Pick up the Sage tutorial on complex eigenvalues and complex numbers below, and continue it from its last line.

(SOURCE PASSAGE begins)

This week, the main new computational topic is complex eigenvalues and eigenvectors. Sage finds complex eigenvalues / eigenvectors by default, so we already know how to find complex eigenvectors:
A = matrix([[1,-2],[1,3]])
A.eigenvalues()
A.eigenvectors_right()
Note that Sage uses “I” to stand for i, the square root of -1. (This choice is because “i” is often used as an index, as in “for i=1…5”.) Manipulations work as you would expect:
I^2
z=2+3*I
z
z^2
z+z
Sometimes you want to extract the real part or the imaginary part of a complex number:
z
z.real()
z.imag()
The norm of a complex number a+bi is sqrt(a^2+b^2). Sage (reasonably) calls this the “absolute value”:
z.abs()
The complex conjugate of a+bi is a-bi.
z.conjugate()
We can check some identities, like:
bool(z.abs() == sqrt(z*z.conjugate())
bool(z.real() == (z+z.conjugate())/2)

(SOURCE PASSAGE ends)
(AVAILABLE DATA begins)

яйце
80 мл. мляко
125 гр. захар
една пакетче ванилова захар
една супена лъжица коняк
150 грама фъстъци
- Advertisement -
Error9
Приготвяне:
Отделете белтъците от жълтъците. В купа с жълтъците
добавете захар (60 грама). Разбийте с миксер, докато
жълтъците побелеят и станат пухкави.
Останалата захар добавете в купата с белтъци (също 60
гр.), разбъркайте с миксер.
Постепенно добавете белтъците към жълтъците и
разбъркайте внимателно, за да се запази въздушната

(AVAILABLE DATA ends)
(AVAILABLE DATA begins)

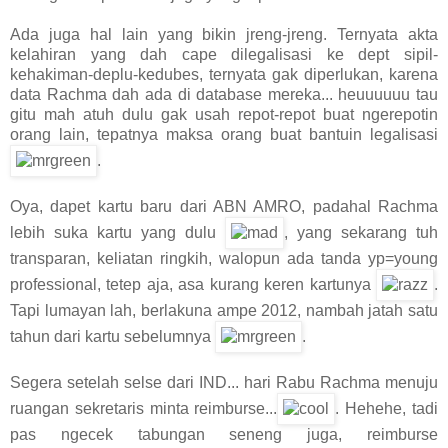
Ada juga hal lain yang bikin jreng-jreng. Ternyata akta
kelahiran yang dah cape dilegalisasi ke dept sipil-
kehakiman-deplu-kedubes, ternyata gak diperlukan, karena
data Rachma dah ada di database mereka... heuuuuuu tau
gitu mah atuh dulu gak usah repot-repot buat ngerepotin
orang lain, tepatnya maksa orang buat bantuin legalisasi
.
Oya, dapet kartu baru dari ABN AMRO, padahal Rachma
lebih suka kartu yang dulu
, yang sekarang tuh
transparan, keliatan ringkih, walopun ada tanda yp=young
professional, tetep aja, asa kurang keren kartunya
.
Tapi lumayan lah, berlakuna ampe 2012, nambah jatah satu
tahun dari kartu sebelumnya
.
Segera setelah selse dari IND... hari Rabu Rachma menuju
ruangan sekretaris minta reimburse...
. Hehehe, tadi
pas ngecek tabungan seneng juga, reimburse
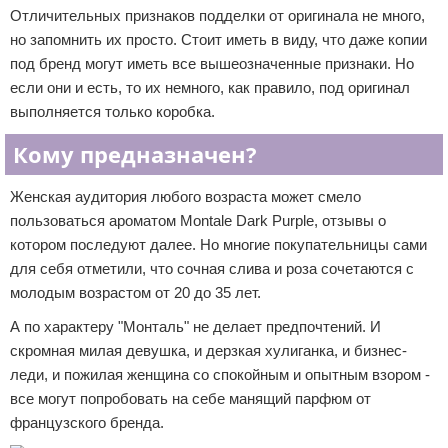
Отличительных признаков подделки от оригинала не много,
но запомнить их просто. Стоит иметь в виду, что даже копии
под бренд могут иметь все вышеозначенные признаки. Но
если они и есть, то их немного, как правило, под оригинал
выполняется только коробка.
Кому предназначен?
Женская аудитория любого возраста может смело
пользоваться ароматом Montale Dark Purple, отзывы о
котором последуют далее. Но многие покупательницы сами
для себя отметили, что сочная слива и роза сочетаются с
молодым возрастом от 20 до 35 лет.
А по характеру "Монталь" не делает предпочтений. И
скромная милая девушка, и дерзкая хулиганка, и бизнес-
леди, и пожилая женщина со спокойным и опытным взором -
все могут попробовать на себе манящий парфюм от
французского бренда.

(AVAILABLE DATA ends)

▶ TASK OUTPUT:
(The “bool” means we want to know if the expression is true or false, i.e., we want a “boolean“.)
Some things work the same for vectors:
v=vector([1+I,2+3*I])
v.conjugate()
v.real()
Hmm… v.real() didn’t work. We can get around this by using the identity above:
(v+v.conjugate())/2
Another way is to use a bit more Python:
vector([x.real() for x in v])
You can also use exponential (or polar) notation for complex numbers. Use exp(x) for e^x. So:
exp(pi*i)
exp(2*pi*I)
4*exp(pi*I/4)
If we want to convert rectangular representations of complex number to polar ones, we already know how to get the length, with z.abs(). The angle is the argument, so use arg(z). (Why this isn’t z.arg() is a mystery to me.)
arg(z)
arg(i)
arg(1+I)
arg(1+sqrt(3)*I)
As you’ll notice, Sage is remarkably bad at doing this symbolically: it just sort of throws up its hands at 1+sqrt(3)i, where we (of course) know the answer is pi/3. You can always get it to give you a numerical answer, by typing:
float(arg(1+sqrt(3)*I))
We can even torture it into admitting that this is pi/3:
bool(float(arg(1+sqrt(3)*I))==float(pi/3))